I believe London regards the dog’s innate perceptions more highly than the man’s visual/experience-based wisdom; I mean, the dog lives and the man dies, if that’s not proof enough. The story is even carefully crafted to gradually shift the reader’s sympathies from the foolish man to the wise dog. But as someone who both struggles to heed my internal voice AND tends to ignore panic in favor of pragmatism, how am I to feel when the man repeatedly fails despite his best efforts to keep terror at bay, instead falling victim to his reliance on observable facts and his resolve to remain calm?
I’ve spent the better part of the last decade learning the hard lesson that ignoring my instinct generally leads to regret. “Shoulda stuck with your gut” is basically my life mantra — one I mutter to myself nearly as often as friends point it out to me.
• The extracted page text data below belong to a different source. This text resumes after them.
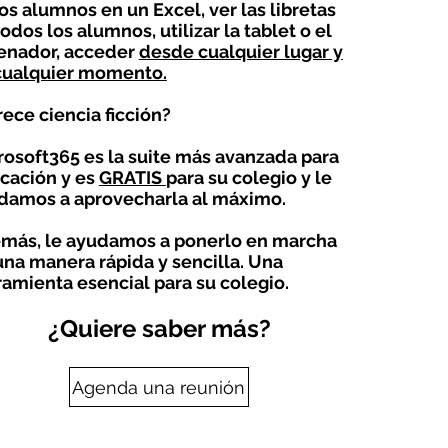
os alumnos en un Excel, ver las libretas
odos los alumnos, utilizar la tablet o el
enador, acceder
desde cualquier lugar y
cualquier momento.
rece ciencia ficción?
rosoft365 es la suite más avanzada para
cación y es
GRATIS
para su colegio y le
damos a aprovecharla al máximo.
más, le ayudamos a ponerlo en marcha
una manera rápida y sencilla. Una
ramienta esencial para su colegio.
¿Quiere saber más?
Agenda una reunión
I’ve always thought of myself as imaginative (what writer doesn’t?), but after reading this story again, I’m beginning to wonder whether that’s accurate at all. Am I creative? Or merely observant? For the ill-fated man in London’s story, being observant has its limitations — our eyes can deceive us. But fear, based on accepting your weakness and recognizing danger, is what spares the dog. The man’s lack of imagination allows him to suppress his fear. His pragmatism allows him to push back panic. Ignoring the panic keeps him still for too long and seals his fate.
Are my pragmatism and sharp sense of observation hindrances to my own resolution to follow my instinct? How do I balance these seemingly opposing forces in my life? I don’t want to be figuratively frozen in place, so sure that my rational choices are correct that I push against the panic gnawing at my insides, pleading for me to run.